→ The records:
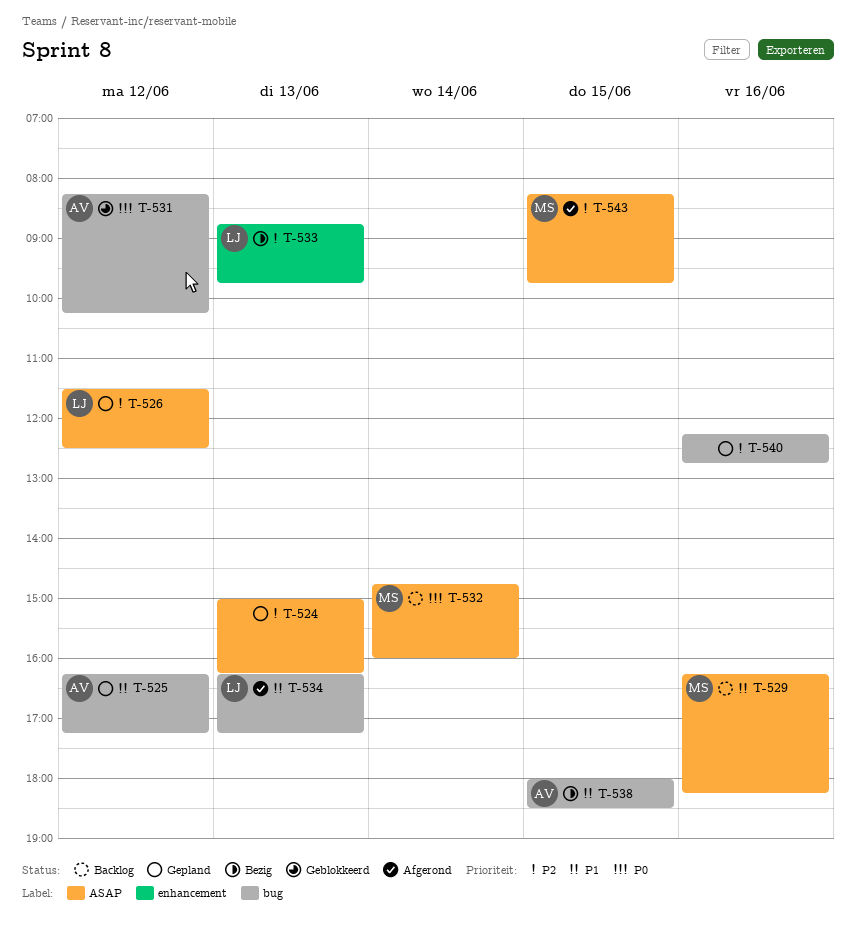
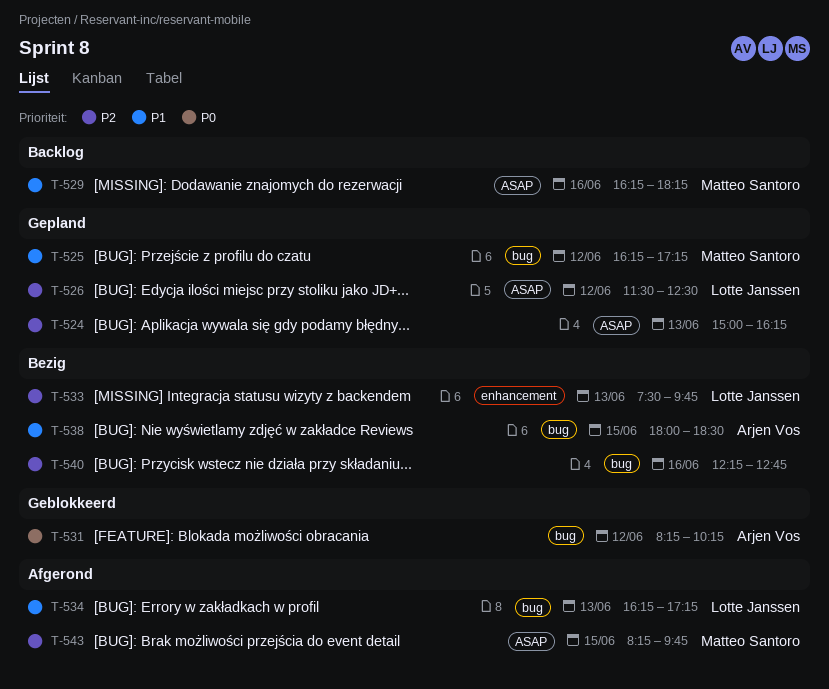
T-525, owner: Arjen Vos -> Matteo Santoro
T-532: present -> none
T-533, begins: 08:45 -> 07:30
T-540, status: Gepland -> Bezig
---
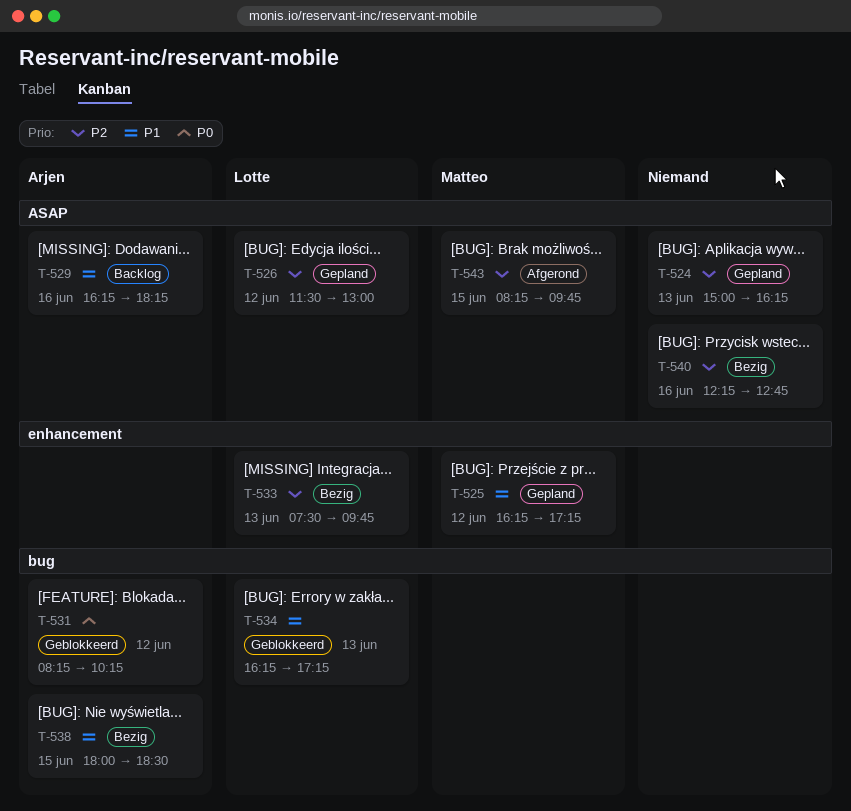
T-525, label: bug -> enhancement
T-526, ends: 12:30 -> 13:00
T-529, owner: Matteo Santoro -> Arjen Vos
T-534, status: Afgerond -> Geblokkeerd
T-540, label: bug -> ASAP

→ Work item: Copy each line of the data that includes the word "Matteo".

→ Answer to the problem:
T-525, owner: Arjen Vos -> Matteo Santoro
T-529, owner: Matteo Santoro -> Arjen Vos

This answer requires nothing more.